━━━ Source data

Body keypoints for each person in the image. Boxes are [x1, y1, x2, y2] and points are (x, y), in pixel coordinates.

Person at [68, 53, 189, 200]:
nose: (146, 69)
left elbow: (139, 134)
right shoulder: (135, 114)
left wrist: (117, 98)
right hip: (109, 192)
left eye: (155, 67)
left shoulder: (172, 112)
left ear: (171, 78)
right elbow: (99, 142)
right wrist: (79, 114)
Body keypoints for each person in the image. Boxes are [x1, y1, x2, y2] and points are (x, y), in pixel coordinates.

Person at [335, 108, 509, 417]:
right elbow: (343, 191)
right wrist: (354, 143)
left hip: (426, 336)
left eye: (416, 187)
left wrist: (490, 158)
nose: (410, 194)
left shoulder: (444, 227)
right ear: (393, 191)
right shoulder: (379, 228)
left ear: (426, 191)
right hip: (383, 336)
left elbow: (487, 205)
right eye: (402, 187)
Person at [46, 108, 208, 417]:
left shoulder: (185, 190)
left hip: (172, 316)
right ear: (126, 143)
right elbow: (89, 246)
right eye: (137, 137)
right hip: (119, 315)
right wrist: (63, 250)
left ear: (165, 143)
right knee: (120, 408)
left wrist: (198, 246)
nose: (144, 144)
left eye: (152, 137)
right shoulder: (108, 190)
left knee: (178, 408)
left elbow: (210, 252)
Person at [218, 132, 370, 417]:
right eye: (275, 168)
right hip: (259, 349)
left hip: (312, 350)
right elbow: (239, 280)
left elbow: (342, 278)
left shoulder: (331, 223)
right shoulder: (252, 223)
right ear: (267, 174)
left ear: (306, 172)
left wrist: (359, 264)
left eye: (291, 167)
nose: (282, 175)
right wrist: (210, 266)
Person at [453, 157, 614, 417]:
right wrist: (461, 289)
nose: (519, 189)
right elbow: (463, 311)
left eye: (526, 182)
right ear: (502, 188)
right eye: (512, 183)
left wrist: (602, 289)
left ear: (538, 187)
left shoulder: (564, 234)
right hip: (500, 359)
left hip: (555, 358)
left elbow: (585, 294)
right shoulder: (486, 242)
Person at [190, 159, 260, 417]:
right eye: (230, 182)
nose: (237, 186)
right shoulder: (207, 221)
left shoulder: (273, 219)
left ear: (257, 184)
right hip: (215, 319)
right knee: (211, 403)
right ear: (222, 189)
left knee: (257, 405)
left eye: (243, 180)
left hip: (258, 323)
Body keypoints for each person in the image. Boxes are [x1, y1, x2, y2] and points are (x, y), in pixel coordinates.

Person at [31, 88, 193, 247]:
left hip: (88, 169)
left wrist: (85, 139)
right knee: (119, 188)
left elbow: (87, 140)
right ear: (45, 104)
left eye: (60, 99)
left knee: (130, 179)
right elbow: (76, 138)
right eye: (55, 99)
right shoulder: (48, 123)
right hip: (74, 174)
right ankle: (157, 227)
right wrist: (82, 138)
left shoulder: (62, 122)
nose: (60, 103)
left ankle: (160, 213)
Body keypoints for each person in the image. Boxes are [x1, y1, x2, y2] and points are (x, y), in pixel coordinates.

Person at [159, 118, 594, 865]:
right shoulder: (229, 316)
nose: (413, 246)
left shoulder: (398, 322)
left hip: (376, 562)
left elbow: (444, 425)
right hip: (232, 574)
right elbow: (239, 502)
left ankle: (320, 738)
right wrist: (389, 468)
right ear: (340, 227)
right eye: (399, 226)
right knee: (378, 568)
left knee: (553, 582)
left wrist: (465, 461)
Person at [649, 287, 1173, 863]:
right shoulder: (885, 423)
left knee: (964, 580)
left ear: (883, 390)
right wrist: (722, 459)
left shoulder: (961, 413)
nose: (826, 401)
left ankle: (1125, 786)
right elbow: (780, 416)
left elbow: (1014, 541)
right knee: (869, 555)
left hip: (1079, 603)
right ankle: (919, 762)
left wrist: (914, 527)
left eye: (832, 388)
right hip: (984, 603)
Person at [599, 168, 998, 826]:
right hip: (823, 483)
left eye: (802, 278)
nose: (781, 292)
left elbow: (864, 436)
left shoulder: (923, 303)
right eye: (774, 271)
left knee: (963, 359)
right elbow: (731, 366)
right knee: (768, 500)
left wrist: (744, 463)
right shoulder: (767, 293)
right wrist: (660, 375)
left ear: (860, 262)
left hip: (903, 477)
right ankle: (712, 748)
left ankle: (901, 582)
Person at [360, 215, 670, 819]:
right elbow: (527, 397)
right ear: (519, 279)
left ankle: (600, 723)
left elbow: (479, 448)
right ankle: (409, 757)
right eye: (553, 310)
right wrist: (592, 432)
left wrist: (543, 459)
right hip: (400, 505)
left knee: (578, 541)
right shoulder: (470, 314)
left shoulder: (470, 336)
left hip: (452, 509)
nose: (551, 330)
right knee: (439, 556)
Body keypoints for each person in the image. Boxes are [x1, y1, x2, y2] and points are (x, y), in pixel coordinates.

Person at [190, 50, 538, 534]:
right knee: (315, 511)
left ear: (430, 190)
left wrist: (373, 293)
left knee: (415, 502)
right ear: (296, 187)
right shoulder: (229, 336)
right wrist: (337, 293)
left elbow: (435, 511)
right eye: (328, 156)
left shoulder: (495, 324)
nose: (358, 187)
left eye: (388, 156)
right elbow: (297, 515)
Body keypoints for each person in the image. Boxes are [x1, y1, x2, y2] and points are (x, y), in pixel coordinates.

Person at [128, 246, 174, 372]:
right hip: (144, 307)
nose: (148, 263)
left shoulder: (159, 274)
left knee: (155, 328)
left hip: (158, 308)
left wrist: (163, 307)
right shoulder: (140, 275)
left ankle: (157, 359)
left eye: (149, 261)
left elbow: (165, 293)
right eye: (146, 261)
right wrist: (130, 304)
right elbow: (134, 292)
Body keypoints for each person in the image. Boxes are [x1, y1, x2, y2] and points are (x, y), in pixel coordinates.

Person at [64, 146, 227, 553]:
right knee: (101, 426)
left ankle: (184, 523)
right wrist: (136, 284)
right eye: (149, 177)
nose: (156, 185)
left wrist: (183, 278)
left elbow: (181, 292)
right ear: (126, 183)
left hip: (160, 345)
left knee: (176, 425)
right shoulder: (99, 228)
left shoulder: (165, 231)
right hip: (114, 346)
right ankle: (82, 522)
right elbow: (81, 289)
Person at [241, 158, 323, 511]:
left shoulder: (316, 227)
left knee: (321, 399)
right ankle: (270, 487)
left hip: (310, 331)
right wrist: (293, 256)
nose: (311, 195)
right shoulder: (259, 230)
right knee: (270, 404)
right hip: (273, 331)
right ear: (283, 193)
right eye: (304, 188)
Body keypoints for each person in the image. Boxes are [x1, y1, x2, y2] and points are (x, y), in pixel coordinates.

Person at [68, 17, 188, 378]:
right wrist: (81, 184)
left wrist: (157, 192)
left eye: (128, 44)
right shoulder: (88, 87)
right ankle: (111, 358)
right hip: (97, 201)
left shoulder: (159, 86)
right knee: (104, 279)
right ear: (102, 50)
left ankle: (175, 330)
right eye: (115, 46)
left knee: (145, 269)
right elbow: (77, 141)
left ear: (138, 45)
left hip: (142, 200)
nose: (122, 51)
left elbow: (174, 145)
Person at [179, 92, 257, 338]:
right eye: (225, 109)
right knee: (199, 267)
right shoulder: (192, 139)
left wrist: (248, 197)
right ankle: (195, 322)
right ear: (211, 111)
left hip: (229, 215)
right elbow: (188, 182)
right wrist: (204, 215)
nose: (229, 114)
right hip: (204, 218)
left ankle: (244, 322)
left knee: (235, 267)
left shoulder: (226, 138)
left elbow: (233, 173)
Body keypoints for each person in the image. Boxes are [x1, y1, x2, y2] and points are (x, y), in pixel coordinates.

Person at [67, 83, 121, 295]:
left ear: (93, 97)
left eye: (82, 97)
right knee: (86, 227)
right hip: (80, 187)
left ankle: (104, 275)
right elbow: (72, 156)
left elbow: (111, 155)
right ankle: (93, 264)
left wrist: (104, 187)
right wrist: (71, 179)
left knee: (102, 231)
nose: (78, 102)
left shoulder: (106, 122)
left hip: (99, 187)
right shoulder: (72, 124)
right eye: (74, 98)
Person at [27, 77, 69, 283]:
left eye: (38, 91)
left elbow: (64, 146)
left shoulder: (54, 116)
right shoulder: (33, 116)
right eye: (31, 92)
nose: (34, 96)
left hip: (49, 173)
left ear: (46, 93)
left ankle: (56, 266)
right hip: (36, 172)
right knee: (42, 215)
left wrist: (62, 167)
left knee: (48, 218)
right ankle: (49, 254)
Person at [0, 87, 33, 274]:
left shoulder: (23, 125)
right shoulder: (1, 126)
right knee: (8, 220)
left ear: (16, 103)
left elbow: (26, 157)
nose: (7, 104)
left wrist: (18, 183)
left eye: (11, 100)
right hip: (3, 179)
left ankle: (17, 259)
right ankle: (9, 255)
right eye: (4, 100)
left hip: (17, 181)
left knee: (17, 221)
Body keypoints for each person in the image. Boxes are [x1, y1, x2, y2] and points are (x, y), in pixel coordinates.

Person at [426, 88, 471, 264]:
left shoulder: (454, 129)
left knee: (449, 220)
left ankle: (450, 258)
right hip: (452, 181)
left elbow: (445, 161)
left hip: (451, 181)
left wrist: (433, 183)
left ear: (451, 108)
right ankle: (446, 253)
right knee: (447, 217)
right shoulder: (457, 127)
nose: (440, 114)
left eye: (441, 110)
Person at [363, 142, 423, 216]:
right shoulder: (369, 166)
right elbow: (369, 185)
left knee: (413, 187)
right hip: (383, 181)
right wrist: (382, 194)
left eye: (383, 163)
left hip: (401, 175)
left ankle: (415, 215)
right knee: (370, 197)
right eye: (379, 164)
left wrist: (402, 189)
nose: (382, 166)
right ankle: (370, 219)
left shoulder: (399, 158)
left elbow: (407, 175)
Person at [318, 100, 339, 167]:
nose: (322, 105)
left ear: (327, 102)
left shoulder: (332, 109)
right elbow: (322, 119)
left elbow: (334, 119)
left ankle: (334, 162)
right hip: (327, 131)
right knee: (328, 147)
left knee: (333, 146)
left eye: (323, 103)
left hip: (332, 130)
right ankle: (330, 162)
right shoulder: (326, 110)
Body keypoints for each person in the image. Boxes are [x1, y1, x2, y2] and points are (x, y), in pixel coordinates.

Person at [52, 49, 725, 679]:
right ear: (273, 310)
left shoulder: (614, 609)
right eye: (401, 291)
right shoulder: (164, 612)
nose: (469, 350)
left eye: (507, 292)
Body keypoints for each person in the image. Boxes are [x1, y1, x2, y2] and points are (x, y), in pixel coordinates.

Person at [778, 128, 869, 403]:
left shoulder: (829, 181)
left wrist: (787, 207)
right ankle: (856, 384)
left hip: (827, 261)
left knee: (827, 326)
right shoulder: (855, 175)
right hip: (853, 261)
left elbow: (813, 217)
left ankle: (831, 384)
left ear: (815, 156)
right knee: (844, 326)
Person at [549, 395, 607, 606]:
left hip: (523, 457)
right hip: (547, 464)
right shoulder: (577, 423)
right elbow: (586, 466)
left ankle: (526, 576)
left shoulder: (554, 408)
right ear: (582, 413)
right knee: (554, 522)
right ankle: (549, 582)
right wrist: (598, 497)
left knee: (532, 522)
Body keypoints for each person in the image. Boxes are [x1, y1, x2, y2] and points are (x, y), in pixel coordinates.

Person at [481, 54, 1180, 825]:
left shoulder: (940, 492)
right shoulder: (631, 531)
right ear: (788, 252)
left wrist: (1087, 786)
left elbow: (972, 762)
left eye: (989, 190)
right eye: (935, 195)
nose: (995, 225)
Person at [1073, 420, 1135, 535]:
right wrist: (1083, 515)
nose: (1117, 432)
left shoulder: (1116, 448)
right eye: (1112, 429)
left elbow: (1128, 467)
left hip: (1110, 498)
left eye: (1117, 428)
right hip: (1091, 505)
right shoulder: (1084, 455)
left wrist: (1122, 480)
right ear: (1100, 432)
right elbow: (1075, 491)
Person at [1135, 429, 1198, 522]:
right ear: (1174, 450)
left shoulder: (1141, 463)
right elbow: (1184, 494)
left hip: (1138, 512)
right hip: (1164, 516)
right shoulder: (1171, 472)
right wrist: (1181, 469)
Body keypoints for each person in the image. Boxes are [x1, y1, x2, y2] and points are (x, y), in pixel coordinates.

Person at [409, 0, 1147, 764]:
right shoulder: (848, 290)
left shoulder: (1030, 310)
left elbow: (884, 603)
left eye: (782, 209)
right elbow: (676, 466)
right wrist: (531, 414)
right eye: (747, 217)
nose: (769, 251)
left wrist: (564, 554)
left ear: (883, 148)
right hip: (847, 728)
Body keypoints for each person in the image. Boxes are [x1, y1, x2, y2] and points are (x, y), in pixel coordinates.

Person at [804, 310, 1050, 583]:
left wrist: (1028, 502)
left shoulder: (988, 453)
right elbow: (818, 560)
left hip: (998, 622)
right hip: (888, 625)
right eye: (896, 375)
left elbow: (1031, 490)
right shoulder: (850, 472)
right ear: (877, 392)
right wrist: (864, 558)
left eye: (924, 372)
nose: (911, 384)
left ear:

━━━━━━

• Exercise brief: Your answer should consist only of the lines above between the line holding "left elbow: (487, 205)" and the line holding "right shoulder: (108, 190)", inclusive, each transcribed exactly.

• Problem solution:
left elbow: (487, 205)
right eye: (402, 187)
Person at [46, 108, 208, 417]:
left shoulder: (185, 190)
left hip: (172, 316)
right ear: (126, 143)
right elbow: (89, 246)
right eye: (137, 137)
right hip: (119, 315)
right wrist: (63, 250)
left ear: (165, 143)
right knee: (120, 408)
left wrist: (198, 246)
nose: (144, 144)
left eye: (152, 137)
right shoulder: (108, 190)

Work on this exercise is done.